Submitted via IRC for SoyCow1984
It sounds too good to be true, but companies around the world that have cut their work week have found that it leads to higher productivity, more motivated staff and less burnout.
"It is much healthier and we do a better job if we're not working crazy hours," said Jan Schulz-Hofen, founder of Berlin-based project management software company Planio, who introduced a four-day week to the company's 10-member staff earlier this year.
In New Zealand, trust company Perpetual Guardian reported a fall in stress and a jump in staff engagement after it tested a 32-hour week earlier this year.

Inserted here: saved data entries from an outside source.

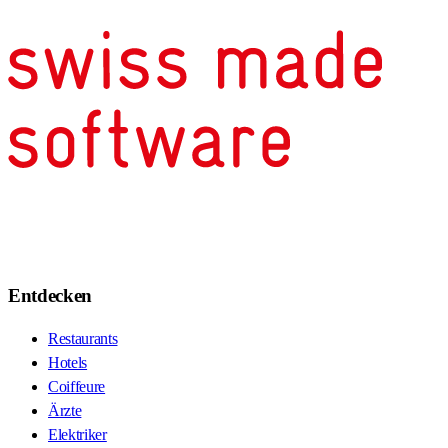
Entdecken
Restaurants
Hotels
Coiffeure
Ärzte
Elektriker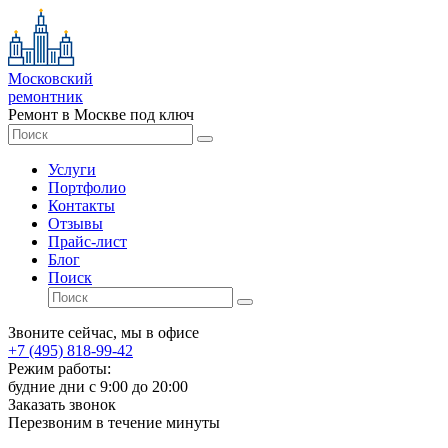
Московский
ремонтник
Ремонт в Москве под ключ
Услуги
Портфолио
Контакты
Отзывы
Прайс-лист
Блог
Поиск
Звоните сейчас, мы в офисе
+7 (495) 818-99-42
Режим работы:
будние дни с 9:00 до 20:00
Заказать звонок
Перезвоним в течение минуты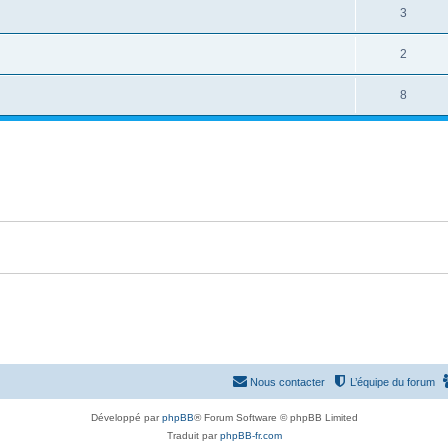
3
2
8
Nous contacter
L’équipe du forum
Développé par
phpBB
® Forum Software © phpBB Limited
Traduit par
phpBB-fr.com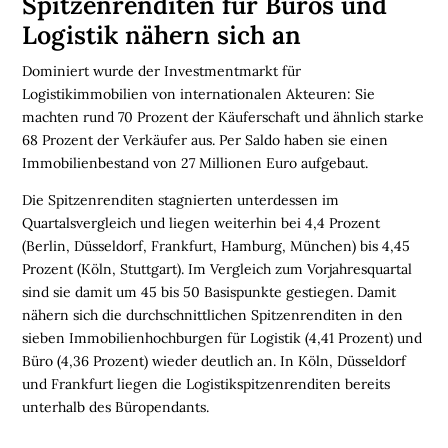
Spitzenrenditen für Büros und
B
Logistik nähern sich an
I
N
Dominiert wurde der Investmentmarkt für
A
Logistikimmobilien von internationalen Akteuren: Sie
R
machten rund 70 Prozent der Käuferschaft und ähnlich starke
E
68 Prozent der Verkäufer aus. Per Saldo haben sie einen
Immobilienbestand von 27 Millionen Euro aufgebaut.
M
E
Die Spitzenrenditen stagnierten unterdessen im
D
Quartalsvergleich und liegen weiterhin bei 4,4 Prozent
I
(Berlin, Düsseldorf, Frankfurt, Hamburg, München) bis 4,45
E
Prozent (Köln, Stuttgart). Im Vergleich zum Vorjahresquartal
N
sind sie damit um 45 bis 50 Basispunkte gestiegen. Damit
nähern sich die durchschnittlichen Spitzenrenditen in den
sieben Immobilienhochburgen für Logistik (4,41 Prozent) und

Büro (4,36 Prozent) wieder deutlich an. In Köln, Düsseldorf
und Frankfurt liegen die Logistikspitzenrenditen bereits
D
e
unterhalb des Büropendants.
u
t
s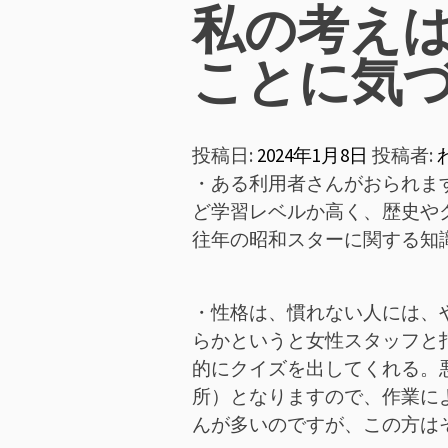
ン
私の考え
メ
ことに気
ニ
投稿日:
2024年1月8日
投稿者:
ュ
・ある利用者さんがおられま
ー
ど学習レベルか高く、歴史や
往年の昭和スターに関する知
・性格は、慣れない人には、
らかというと女性スタッフと
的にクイズを出してくれる。
所）となりますので、作業に
んが多いのですが、この方は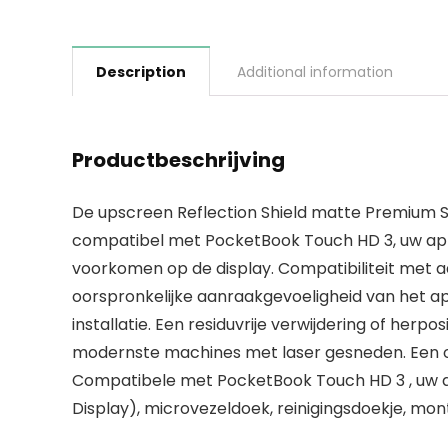
Description
Additional information
Productbeschrijving
De upscreen Reflection Shield matte Premium S
compatibel met PocketBook Touch HD 3, uw appa
voorkomen op de display. Compatibiliteit met
oorspronkelijke aanraakgevoeligheid van het app
installatie. Een residuvrije verwijdering of her
modernste machines met laser gesneden. Een o
Compatibele met PocketBook Touch HD 3 , uw a
Display), microvezeldoek, reinigingsdoekje, mont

Even in Japan, the government is encouraging companies to allow Monday mornings off, although other schemes in the workaholic country to persuade employees to take it easy have had little effect.
(Score: 2, Insightful) by Anonymous Coward on Friday December 21 2018, @09:25PM
I wasn't the modder and didn't really agree but I think I understand why. Most burnout issues are on the company for driving their teams too hard with unrealistic expectations, running people regularly over 40 hrs/week is shitty behavior and means they simply want to save on salary costs. So Deathmonkey kinda comes off as victim blaming, though I think he has a valid perspective and wasn't being shitty.
We need more worker solidarity, they busted the unions and have traded the well being of workers for more profit.